Dataset excerpts
Segment Open

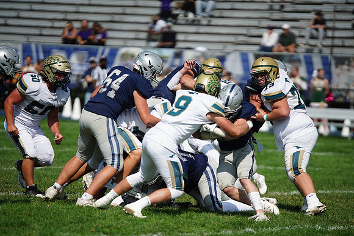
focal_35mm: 300
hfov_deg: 6.9
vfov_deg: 4.6
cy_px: 118
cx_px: 177
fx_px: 2951
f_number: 2.8
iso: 400
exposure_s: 1/8000
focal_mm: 300
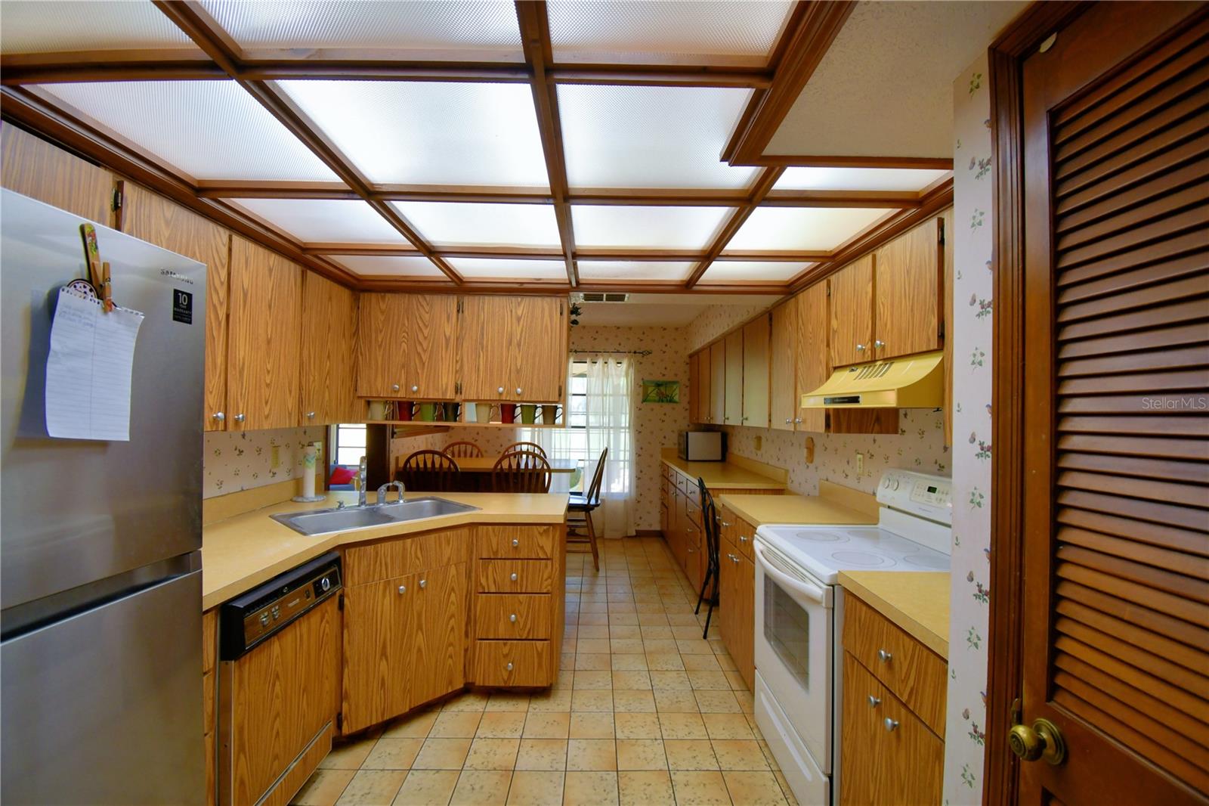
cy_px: 403
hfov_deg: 100.4
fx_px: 504
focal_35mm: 15
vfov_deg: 77.3
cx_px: 604
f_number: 4.5
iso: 400
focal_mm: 10
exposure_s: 1/80
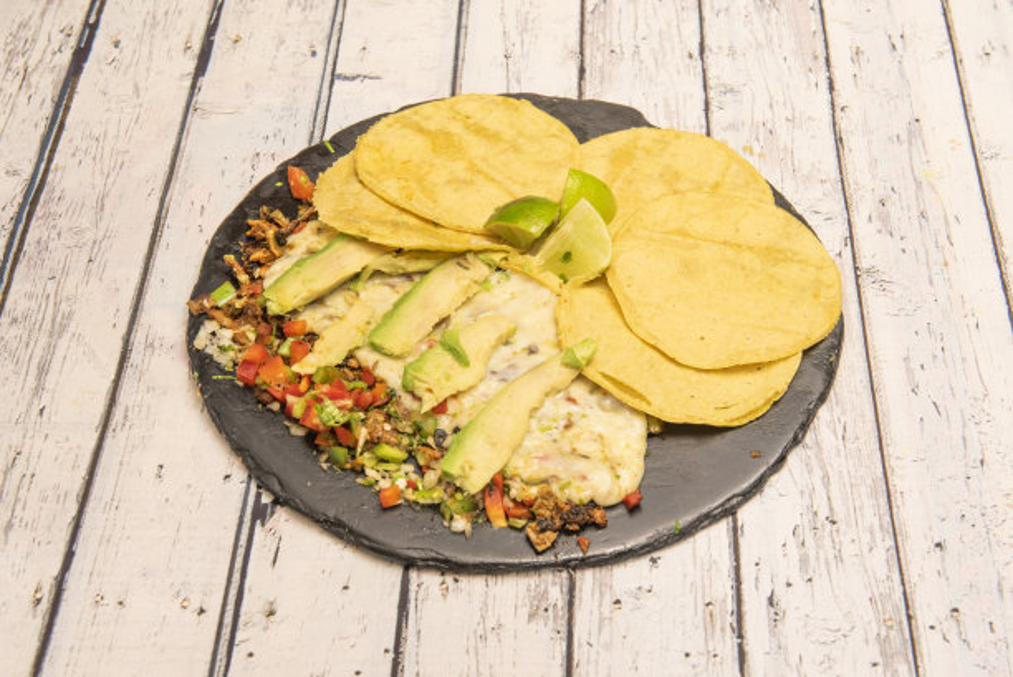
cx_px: 506
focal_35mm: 58
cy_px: 338
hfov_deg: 34.5
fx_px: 1633
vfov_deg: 23.4
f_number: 10
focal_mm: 58
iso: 160
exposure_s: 1/2
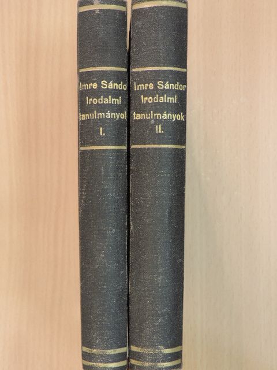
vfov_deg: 40.4
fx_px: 501
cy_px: 185
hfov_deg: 30.9
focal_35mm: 47
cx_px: 138
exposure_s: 1/13
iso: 450
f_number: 3.5
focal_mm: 8.3
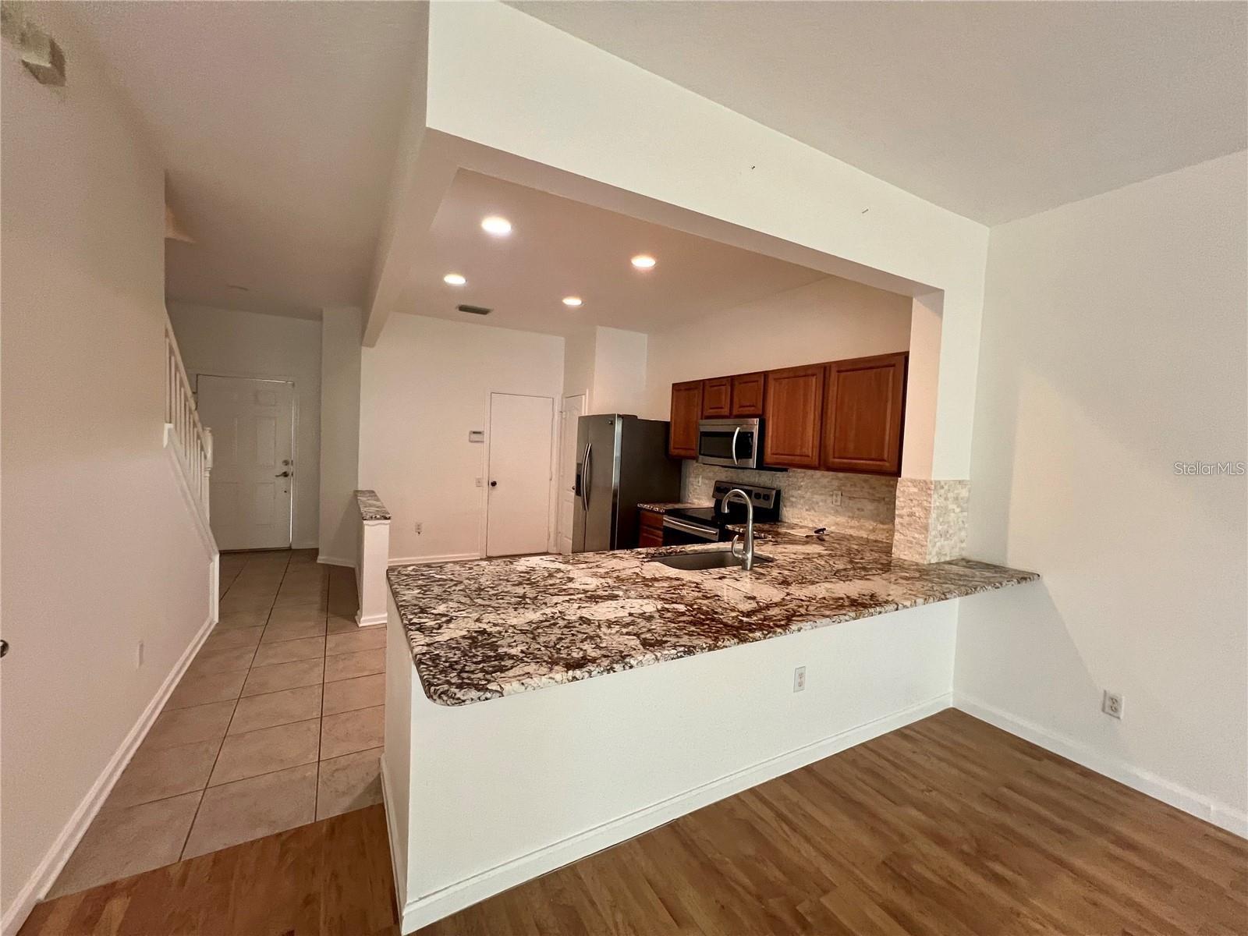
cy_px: 468
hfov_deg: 106.2
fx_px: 469
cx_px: 624
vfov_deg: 89.9
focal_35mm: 13
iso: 250
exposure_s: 1/60
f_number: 1.8
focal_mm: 1.57
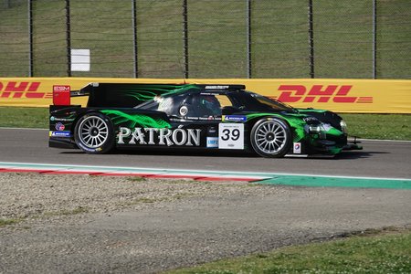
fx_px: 1941
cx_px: 206
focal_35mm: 170
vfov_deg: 8.1
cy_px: 137
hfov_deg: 12.1
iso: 100
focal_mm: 62.39
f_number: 5
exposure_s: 1/800
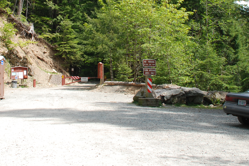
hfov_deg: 30.4
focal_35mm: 66
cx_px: 95
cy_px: 13
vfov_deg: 20.2
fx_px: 457
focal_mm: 22
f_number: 7.1
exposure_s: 1/200
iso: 160
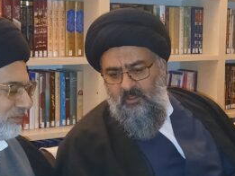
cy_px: 124
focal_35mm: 102
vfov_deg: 14.5
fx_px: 693
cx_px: 210
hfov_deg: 18.9
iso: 500
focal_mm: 3.98
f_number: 1.8
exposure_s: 1/25
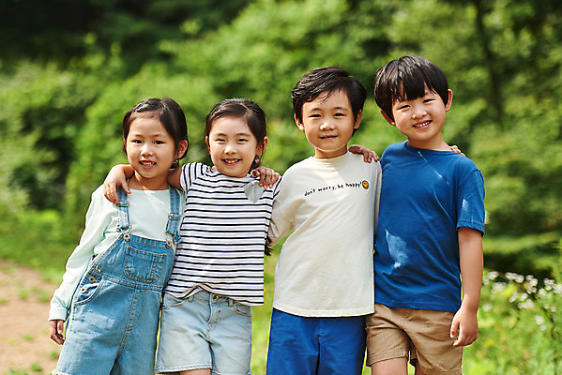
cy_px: 188
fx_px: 1593
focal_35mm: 102
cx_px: 281
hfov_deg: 20.0
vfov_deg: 13.4
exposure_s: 1/4000
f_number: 2.8
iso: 400
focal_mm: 102
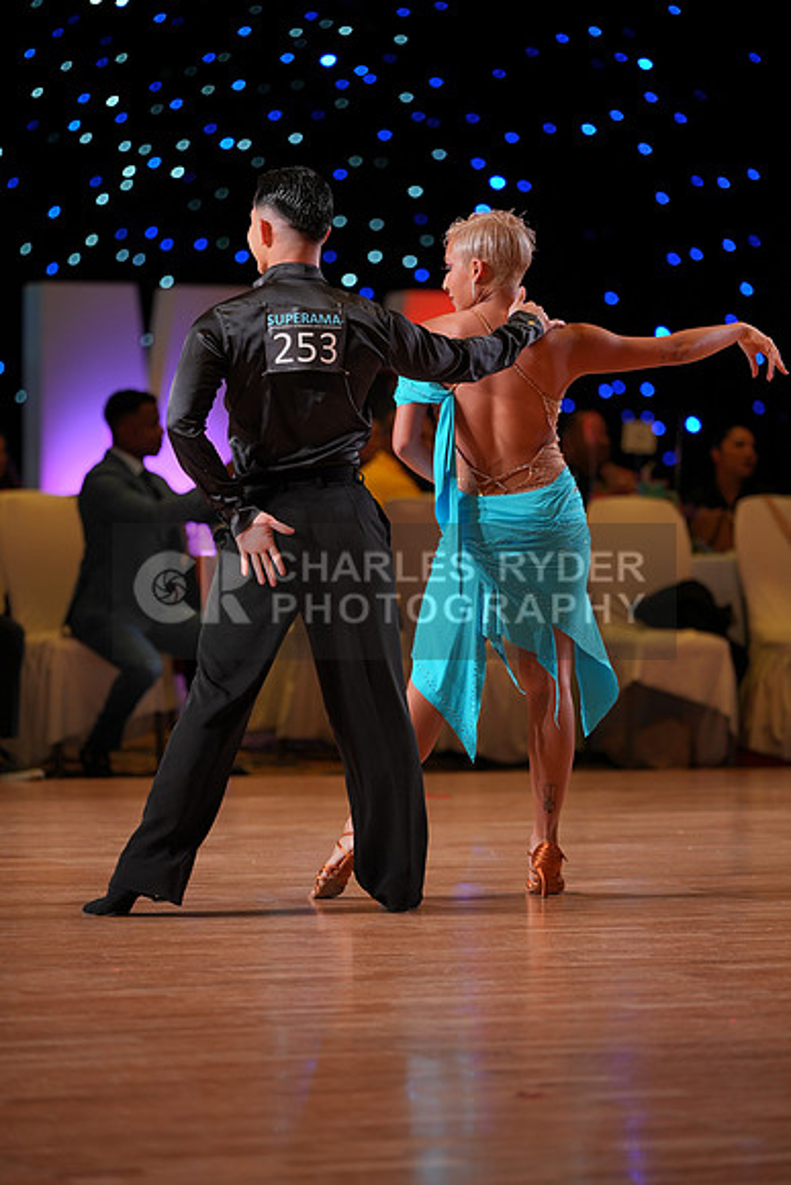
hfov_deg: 8.9
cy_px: 592
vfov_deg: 13.3
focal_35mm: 154
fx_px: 5072
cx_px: 396
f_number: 2.8
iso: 500
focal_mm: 154
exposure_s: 1/400
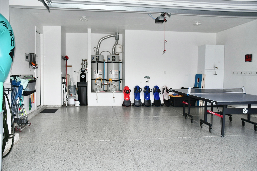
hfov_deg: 61.9
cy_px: 86
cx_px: 128
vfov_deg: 43.6
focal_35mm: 30
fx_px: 214
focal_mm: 20
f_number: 3.5
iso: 720
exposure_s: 1/60
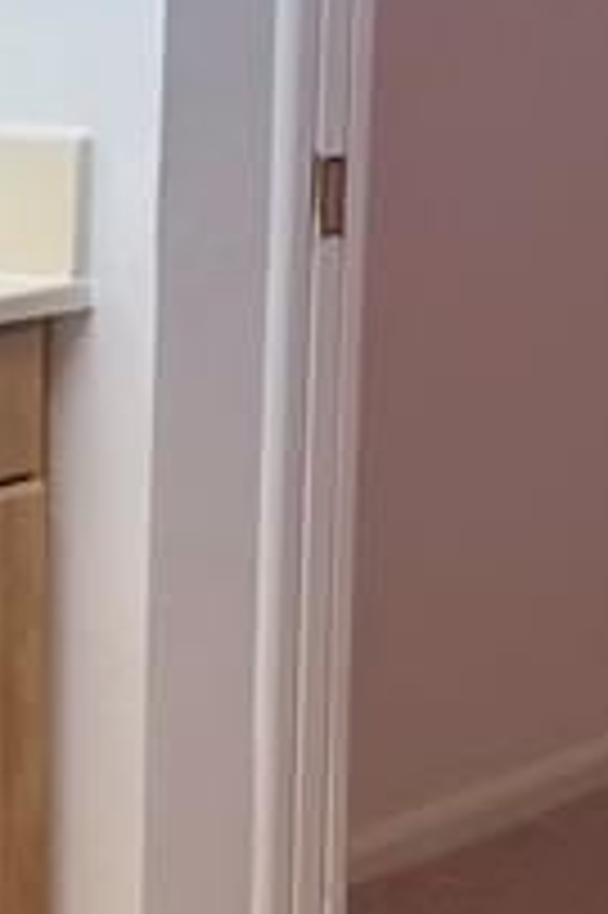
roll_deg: +1.2
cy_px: 378
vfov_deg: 16.3
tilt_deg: -8.2
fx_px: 3197
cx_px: -838
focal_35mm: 126
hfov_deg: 9.6
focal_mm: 6.76
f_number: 1.78
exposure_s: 1/156
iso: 80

Segment Closed

Task brief: Each record above needs to be transcribed word for word, with its pictures omitted.

Your solution:
focal_35mm: 300
hfov_deg: 6.9
vfov_deg: 4.6
cy_px: 118
cx_px: 177
fx_px: 2951
f_number: 2.8
iso: 400
exposure_s: 1/8000
focal_mm: 300
cy_px: 403
hfov_deg: 100.4
fx_px: 504
focal_35mm: 15
vfov_deg: 77.3
cx_px: 604
f_number: 4.5
iso: 400
focal_mm: 10
exposure_s: 1/80
cx_px: 506
focal_35mm: 58
cy_px: 338
hfov_deg: 34.5
fx_px: 1633
vfov_deg: 23.4
f_number: 10
focal_mm: 58
iso: 160
exposure_s: 1/2
vfov_deg: 40.4
fx_px: 501
cy_px: 185
hfov_deg: 30.9
focal_35mm: 47
cx_px: 138
exposure_s: 1/13
iso: 450
f_number: 3.5
focal_mm: 8.3
cy_px: 468
hfov_deg: 106.2
fx_px: 469
cx_px: 624
vfov_deg: 89.9
focal_35mm: 13
iso: 250
exposure_s: 1/60
f_number: 1.8
focal_mm: 1.57
fx_px: 1941
cx_px: 206
focal_35mm: 170
vfov_deg: 8.1
cy_px: 137
hfov_deg: 12.1
iso: 100
focal_mm: 62.39
f_number: 5
exposure_s: 1/800
hfov_deg: 30.4
focal_35mm: 66
cx_px: 95
cy_px: 13
vfov_deg: 20.2
fx_px: 457
focal_mm: 22
f_number: 7.1
exposure_s: 1/200
iso: 160
cy_px: 124
focal_35mm: 102
vfov_deg: 14.5
fx_px: 693
cx_px: 210
hfov_deg: 18.9
iso: 500
focal_mm: 3.98
f_number: 1.8
exposure_s: 1/25
cy_px: 188
fx_px: 1593
focal_35mm: 102
cx_px: 281
hfov_deg: 20.0
vfov_deg: 13.4
exposure_s: 1/4000
f_number: 2.8
iso: 400
focal_mm: 102
hfov_deg: 8.9
cy_px: 592
vfov_deg: 13.3
focal_35mm: 154
fx_px: 5072
cx_px: 396
f_number: 2.8
iso: 500
focal_mm: 154
exposure_s: 1/400
hfov_deg: 61.9
cy_px: 86
cx_px: 128
vfov_deg: 43.6
focal_35mm: 30
fx_px: 214
focal_mm: 20
f_number: 3.5
iso: 720
exposure_s: 1/60
roll_deg: +1.2
cy_px: 378
vfov_deg: 16.3
tilt_deg: -8.2
fx_px: 3197
cx_px: -838
focal_35mm: 126
hfov_deg: 9.6
focal_mm: 6.76
f_number: 1.78
exposure_s: 1/156
iso: 80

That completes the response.